- HDInsight Essentials(Second Edition)
- Rajesh Nadipalli
- 899字
- 2025-02-21 11:35:28
The next generation Hadoop-based Enterprise data architecture
We will now see how modern data architecture addresses the pain points of a legacy EDW and prepares the organization to handle the big wave of data. It is designed to handle both structured and unstructured data in a cost effective and scalable mode. This provides the business with a wide range of new capabilities and opportunities to gain insights.
Instead of a complete EDW replacement, this architecture leverages the existing investment by preserving end-user interfaces that require relational stores. In this model, Hadoop becomes the prime data store and EDW is used to store aggregates.
The following figure shows you how to transition from legacy EDW-based solutions to a hybrid Hadoop-based ecosystem, where EDW's role is reduced to hosting the aggregated data enabling queries via well-established tools that are relational in nature:

The following figure shows you the new reference architecture for a Hadoop-based Data Lake:

Let's take a look at the stack from bottom to top.
Source systems
The following are the data sources in the next generation architecture:
- OLTP: These databases store data for transactional systems such as CRM, ERP, including manufacturing, inventory, shipping, and others
- XML and text files: Data is also received in the form of text files, which are generally delimited, or XML, or some other fixed format known within the organization
- Unstructured: Information from various websites, word documents, PDF documents, and other forms that don't have fixed structure or semantics
- Machine-generated data: Data captured from automated systems such as telemetry is used primarily for monitoring and performance
- Audio, video, and images: Audio, video recordings, and images that are difficult to analyze due to their binary formats
- Web clicks and logs: Click stream and logs from websites that provide you with valuable information about consumer behavior
- Social media: Messages, tweets, and posts on several social media platforms such as Twitter, Facebook, and Google that provide you with consumer sentiments
Data Lake
This is the heart of the architecture that includes storage and compute.
- The following are the key data stores for a Data Lake:
- Hadoop HDFS: HDFS is a core component of Hadoop that provides a data store that can scale as per the business needs and run on any commodity hardware and is 100 percent open source. In this new architecture, all the source data first lands to HDFS and is then processed and exported to other databases or applications.

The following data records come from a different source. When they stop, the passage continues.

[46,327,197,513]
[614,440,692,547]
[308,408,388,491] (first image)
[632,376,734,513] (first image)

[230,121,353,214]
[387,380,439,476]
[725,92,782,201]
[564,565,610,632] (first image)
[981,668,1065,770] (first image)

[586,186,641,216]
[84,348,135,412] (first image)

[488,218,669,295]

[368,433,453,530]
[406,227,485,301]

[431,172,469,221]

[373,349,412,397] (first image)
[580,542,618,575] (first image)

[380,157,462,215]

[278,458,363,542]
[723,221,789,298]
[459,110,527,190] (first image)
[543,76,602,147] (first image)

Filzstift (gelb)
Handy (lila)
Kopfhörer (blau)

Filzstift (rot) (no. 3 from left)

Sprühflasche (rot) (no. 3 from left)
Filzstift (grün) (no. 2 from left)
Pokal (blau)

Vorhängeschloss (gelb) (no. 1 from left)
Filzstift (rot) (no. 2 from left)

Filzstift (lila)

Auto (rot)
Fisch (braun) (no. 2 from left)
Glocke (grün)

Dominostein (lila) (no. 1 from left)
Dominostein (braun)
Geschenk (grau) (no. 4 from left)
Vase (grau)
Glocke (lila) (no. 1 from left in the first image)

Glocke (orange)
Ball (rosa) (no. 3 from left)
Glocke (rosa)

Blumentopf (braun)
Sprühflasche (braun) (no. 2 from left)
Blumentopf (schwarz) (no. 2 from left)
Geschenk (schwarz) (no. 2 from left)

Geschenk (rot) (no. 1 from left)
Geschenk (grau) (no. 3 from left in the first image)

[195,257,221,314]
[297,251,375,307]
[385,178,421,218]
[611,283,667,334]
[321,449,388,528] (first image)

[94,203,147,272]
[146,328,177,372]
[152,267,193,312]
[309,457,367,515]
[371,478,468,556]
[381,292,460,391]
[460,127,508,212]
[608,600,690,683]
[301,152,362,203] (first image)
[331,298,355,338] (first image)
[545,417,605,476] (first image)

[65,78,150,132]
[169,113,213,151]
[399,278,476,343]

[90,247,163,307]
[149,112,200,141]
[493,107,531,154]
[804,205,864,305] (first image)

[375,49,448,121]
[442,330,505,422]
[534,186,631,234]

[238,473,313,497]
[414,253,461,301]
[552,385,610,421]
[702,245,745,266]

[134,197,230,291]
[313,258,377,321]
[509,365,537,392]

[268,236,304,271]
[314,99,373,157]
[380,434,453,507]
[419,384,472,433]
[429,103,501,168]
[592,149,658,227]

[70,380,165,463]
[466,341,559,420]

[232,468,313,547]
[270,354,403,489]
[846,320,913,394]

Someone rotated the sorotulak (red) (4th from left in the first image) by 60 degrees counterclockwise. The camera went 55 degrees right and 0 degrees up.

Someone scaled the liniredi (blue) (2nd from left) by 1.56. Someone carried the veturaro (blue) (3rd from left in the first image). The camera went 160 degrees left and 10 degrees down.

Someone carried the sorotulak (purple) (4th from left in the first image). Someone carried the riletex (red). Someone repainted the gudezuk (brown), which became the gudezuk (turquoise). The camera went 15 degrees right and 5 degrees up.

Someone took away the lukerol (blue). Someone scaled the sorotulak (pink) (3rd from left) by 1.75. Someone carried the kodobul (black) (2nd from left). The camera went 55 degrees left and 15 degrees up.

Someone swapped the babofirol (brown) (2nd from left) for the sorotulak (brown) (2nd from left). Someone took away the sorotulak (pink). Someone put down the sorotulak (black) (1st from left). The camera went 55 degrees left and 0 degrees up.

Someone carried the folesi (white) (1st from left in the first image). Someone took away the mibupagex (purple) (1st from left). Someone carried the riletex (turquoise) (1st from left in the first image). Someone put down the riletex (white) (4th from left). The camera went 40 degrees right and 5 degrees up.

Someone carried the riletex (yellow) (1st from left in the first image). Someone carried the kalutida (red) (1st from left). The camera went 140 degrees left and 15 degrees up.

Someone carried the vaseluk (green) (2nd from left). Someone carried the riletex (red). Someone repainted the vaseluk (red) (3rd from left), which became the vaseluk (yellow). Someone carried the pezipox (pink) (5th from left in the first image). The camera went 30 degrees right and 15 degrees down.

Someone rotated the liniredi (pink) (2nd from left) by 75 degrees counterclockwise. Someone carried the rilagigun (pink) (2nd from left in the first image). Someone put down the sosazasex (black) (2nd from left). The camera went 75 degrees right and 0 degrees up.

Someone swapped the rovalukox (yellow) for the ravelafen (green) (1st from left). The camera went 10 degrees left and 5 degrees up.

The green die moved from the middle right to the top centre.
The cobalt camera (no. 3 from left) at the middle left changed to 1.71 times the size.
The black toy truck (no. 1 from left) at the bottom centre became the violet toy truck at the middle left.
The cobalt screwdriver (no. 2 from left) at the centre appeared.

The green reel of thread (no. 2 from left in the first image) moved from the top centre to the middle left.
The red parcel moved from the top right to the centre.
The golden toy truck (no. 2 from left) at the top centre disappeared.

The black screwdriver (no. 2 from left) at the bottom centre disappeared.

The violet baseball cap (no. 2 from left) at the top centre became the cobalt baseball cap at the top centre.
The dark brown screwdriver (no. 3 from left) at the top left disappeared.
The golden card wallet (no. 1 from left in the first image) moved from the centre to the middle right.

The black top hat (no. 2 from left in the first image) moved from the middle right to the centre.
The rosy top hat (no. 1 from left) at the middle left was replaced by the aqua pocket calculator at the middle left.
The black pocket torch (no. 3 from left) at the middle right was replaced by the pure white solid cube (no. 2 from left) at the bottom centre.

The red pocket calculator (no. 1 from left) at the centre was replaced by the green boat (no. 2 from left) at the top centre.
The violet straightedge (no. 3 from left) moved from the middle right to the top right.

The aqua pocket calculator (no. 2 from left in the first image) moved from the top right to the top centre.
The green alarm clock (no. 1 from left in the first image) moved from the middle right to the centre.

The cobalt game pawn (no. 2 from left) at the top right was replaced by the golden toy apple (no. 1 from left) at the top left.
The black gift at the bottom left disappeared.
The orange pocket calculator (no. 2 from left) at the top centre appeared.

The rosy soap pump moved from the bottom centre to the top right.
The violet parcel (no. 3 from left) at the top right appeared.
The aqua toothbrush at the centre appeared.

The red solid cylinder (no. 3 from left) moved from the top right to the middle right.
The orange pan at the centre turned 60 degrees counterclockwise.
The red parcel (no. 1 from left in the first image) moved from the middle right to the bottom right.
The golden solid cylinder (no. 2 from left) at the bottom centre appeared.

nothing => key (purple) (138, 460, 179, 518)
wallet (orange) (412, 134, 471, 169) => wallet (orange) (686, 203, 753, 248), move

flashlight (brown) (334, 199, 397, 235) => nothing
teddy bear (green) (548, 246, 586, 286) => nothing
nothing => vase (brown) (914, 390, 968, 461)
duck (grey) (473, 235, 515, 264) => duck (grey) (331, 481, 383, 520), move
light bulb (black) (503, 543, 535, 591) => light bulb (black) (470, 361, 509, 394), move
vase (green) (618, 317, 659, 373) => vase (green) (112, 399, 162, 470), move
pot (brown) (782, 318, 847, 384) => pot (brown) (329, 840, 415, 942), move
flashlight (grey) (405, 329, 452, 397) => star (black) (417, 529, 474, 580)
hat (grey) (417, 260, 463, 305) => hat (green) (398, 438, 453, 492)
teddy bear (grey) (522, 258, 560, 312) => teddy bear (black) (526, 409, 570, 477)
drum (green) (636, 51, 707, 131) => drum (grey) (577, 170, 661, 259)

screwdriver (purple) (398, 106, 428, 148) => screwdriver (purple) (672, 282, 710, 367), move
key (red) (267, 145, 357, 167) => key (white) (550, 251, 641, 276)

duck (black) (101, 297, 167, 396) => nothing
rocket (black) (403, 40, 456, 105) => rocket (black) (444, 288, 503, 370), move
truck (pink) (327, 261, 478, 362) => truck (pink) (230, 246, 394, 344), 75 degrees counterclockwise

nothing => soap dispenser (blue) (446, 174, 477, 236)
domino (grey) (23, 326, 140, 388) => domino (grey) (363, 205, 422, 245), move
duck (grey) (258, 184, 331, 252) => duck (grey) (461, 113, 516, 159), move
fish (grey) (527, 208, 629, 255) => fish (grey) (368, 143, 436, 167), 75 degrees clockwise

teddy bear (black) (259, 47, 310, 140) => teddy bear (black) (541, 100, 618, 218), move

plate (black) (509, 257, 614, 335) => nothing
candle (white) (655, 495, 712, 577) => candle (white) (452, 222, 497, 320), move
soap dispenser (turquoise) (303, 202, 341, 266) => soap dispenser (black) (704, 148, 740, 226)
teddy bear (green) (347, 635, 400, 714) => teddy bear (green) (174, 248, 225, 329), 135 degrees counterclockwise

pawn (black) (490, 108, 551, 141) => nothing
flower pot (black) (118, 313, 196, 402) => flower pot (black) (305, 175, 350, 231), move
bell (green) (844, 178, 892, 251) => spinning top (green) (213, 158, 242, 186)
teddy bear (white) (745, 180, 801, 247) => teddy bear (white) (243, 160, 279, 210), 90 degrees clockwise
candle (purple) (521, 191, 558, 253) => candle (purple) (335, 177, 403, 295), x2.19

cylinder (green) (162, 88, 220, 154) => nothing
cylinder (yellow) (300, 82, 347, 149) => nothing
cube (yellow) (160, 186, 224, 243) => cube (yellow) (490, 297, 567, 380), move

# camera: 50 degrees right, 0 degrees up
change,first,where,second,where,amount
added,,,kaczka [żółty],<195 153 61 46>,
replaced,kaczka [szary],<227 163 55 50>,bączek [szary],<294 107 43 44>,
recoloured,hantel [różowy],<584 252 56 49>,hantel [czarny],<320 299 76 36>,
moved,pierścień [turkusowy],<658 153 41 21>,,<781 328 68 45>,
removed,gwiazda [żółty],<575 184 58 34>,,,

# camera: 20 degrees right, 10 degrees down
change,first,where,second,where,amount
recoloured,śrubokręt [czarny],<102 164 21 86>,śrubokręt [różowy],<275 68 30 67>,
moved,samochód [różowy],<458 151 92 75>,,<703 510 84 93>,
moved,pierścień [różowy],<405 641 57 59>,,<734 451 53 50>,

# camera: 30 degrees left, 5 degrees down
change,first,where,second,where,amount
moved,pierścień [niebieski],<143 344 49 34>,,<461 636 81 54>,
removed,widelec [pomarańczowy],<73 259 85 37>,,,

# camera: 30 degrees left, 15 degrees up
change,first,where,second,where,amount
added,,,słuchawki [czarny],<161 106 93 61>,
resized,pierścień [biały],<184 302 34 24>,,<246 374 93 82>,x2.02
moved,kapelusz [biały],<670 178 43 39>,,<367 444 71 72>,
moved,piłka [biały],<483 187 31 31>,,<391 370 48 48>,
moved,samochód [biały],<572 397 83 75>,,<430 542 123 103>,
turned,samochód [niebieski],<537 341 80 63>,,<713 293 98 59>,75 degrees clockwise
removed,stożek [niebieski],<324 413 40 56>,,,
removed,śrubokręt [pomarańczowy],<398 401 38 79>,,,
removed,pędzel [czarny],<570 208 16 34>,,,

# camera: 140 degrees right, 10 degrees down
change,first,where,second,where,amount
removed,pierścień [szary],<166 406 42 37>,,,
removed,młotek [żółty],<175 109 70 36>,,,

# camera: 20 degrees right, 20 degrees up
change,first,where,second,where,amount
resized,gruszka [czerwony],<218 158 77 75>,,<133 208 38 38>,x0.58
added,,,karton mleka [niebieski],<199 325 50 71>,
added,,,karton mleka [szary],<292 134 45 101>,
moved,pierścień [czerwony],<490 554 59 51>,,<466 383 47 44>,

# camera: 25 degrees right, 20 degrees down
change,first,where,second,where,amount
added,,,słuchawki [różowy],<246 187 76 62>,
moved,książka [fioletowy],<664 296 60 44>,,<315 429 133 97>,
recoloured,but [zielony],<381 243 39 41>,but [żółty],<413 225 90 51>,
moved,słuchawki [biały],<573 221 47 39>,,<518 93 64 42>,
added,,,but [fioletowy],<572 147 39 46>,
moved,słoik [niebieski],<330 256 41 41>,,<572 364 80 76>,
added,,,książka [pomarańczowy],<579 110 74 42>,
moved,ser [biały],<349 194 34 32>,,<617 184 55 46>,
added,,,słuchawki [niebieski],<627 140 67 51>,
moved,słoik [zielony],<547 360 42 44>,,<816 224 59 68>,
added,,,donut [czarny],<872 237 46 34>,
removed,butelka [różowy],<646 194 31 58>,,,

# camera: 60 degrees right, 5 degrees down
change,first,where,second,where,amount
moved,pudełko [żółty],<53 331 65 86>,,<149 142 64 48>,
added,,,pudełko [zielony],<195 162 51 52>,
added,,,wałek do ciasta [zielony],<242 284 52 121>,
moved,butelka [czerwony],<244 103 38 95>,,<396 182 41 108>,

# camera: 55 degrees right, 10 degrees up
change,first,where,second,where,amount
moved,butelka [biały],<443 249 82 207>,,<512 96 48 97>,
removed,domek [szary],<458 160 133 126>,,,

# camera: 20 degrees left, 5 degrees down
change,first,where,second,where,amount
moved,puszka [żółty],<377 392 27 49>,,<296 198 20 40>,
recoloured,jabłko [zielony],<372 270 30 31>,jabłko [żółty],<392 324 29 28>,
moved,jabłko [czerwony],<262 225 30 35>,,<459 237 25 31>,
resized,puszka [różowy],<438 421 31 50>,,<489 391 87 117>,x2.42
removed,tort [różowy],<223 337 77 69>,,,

- Hadoop HBase: HBase is a distributed and scalable NoSQL database that provides low latency option on Hadoop. It uses HDFS to store data files and is hosted on Hadoop cluster.
- Hadoop MPP databases: MPP stands for massively parallel processing where data can be stored in HDFS and access to MPP can be through SQL or APIs enabling easier integration to existing applications. We are seeing a lot of innovations in this area.
- Legacy EDW and DM: This architecture leverages current investment on EDW, DM, and MDM. The size of EDW, however, is reduced as HDFS takes the heavy lifting and only the summary data is hosted in EDW.
The following are the processing mechanisms for Data Lake:
- Hadoop Batch (MapReduce): MapReduce is a core Hadoop component and is a good fit to replace ETL batch jobs. MapReduce has built-in fault tolerance and runs on the same HDFS data nodes that can scale when the demand increases.
- Hadoop Streaming (Storm): Storm allows the distributed real-time computation system on top of the Hadoop cluster. A good use of this technology is the real-time security alerts on dashboards that require low latency and cannot wait for a complete batch execution.
- Hadoop Real time (Tez): Tez is an extensible framework that allows developers to write native YARN applications that can handle workloads ranging from interactive to batch. Additionally projects such as Hive and Pig can run over Tez and benefit from performance gains over MapReduce.
- Hadoop Oozie workflows: This enables creation of workflow jobs to orchestrate Hive, Pig, and MapReduce tasks.
- Legacy ETL and stored procedures: This block in the architecture represents the legacy ETL code that will gradually shrink as Hadoop ecosystem builds more capabilities to handle various workloads.
User access
This part of the architecture remains identical to the traditional data warehouse architecture with BI dashboards, operational reports, analytics, and ad hoc queries. This architecture does provide additional capabilities such as fraud detection, predictive analytics, 360 views of customers, and longer duration of history reports.
The new architecture will also require provisioning and monitoring capabilities such as the EDW-based architecture that includes managing deployments, monitoring jobs, and operations.
A Data Lake architecture does have additional components from the Hadoop stack that add to the complexity and we need new tools that typically come with the Hadoop distribution such as Ambari.
Data governance process and tools are built for EDW-based architecture that can be extended to the Data Lake base architecture.
Current tools for security on Hadoop-based Data Lake are not sophisticated but will improve in the next few years as adoption of Hadoop is gaining steam.
The core of Hadoop is essentially a filesystem whose management requires metadata for organizing, transforming, and publishing information from these files. This requires a new metadata component for the Data Lake architecture. Apache HCatalog does have some basic metadata capabilities but needs to be extended to capture operational and business-level metadata.